What of the possibility that we are a Boltzmann brain (a human brain-moment created by random thermal or quantum fluctuations)? If the universe is large or infinite, then it is almost certain to contain us as a Boltzmann brain.
And this would seem to stop us from reasoning any further. Any large universe in which there were some fluctuations would get the same update, so it seems that we cannot distinguish anything about the universe at all; the fact that we (momentarily) exist doesn't even mean that the universe must be hospitable to human life!
This is another opportunity to bring in decision theory. Let's start by assuming that not only we exist, but that our memories are (sorta) accurate, that the Earth exists pretty much as we know it, and that the laws of physics that we know and, presumably, love, will apply to the whole observable universe.
Given that assumption, we can reason about our universe, locally, as if it's exactly as we believe it to be.

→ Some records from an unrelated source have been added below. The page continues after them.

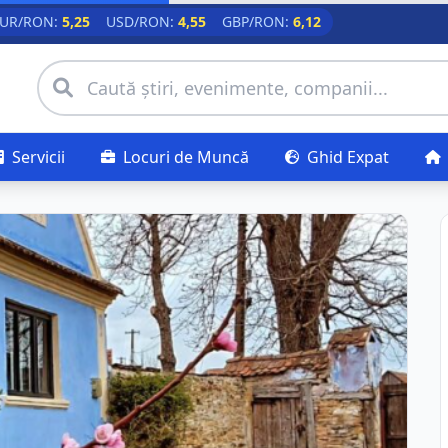
UR/RON:
5,25
USD/RON:
4,55
GBP/RON:
6,12
Servicii
Locuri de Muncă
Ghid Expat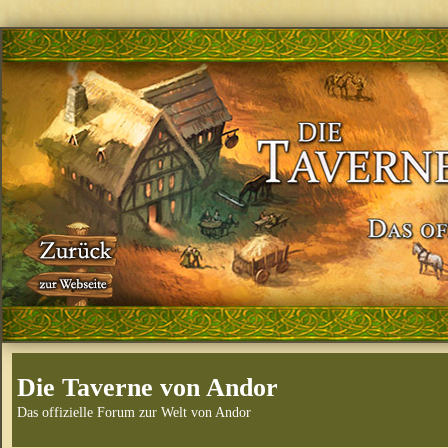
Die Taverne von Andor
Das offizielle Forum zur Welt von Andor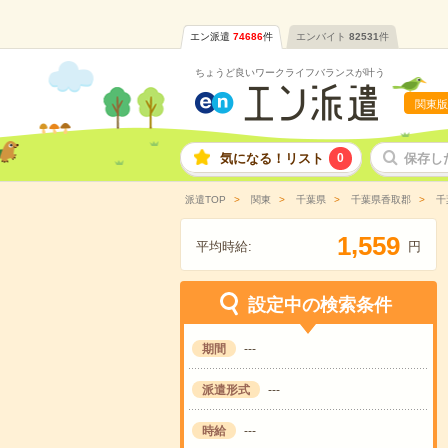
エン派遣
74686
件
エンバイト
82531
件
ちょうど良いワークライフバランスが叶う
関東版
気になる！リスト
0
保存し
派遣TOP
関東
千葉県
千葉県香取郡
千
,
1
5
5
9
平均時給:
円
設定中の検索条件
期間
---
派遣形式
---
時給
---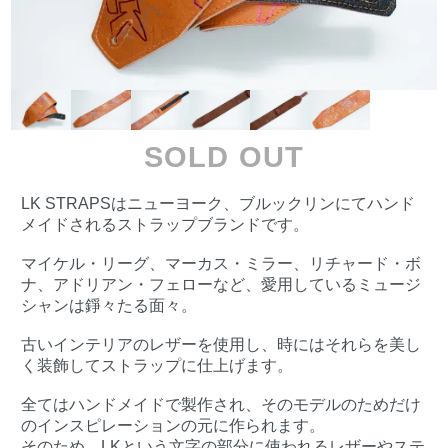
SOLD OUT
LK STRAPSはニューヨーク、ブルックリンにてハンド
メイドされるストラップブランドです。
マイケル・リーグ、マーカス・ミラー、リチャード・ボ
ナ、アドリアン・フェローなど、愛用しているミュージ
シャンは錚々たる面々。
古いインテリアのレザーを使用し、時にはそれらを美し
く装飾してストラップに仕上げます。
全てはハンドメイドで製作され、そのモデルのためだけ
のインスピレーションの元に作られます。
そのため、LKという文字の部分に使われるレザーやステ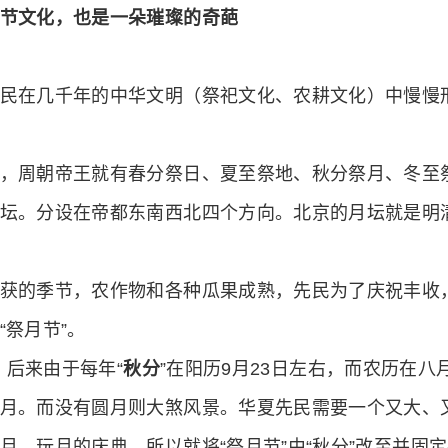
节文化，也是一朵璀璨的奇葩
民在几千年的中华文明（祭祀文化、农耕文化）中慢慢
，周朝帝王就有春分祭日、夏至祭地、秋分祭月、冬至
坛。分设在帝都东南西北四个方向。北京的月坛就是明
获的季节，农作物和各种瓜果成熟，先民为了庆祝丰收
祭月节”。
，后来由于每年“
秋分
”在阳历9月23日左右，而农历在八
月。而没有圆月则大煞风景。华夏先民需要一个又大、
、玩月的庆典，所以就将“祭月节”由“秋分”改至并固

Ok, that's well and good, but why make that assumption? Simply because if we don't make that assumption, we can't do anything. If there's a probability that you may spontaneously vanish in the next microsecond, without being able to do anything about it - then you should ignore that probability. Why? Because if that happens, none of your actions have any consequences. Only if you assume your own post-microsecond survival do your actions have any effects, so, when making a decision, that is exactly what you should assume.
Similarly, if there's a chance that induction itself breaks down tomorrow, you should ignore that possibility, since you have no idea what to do if that happens.
Thus Boltzmann brains can mess things up from a probability theory standpoint, but we should ignore them from a decision theory standpoint.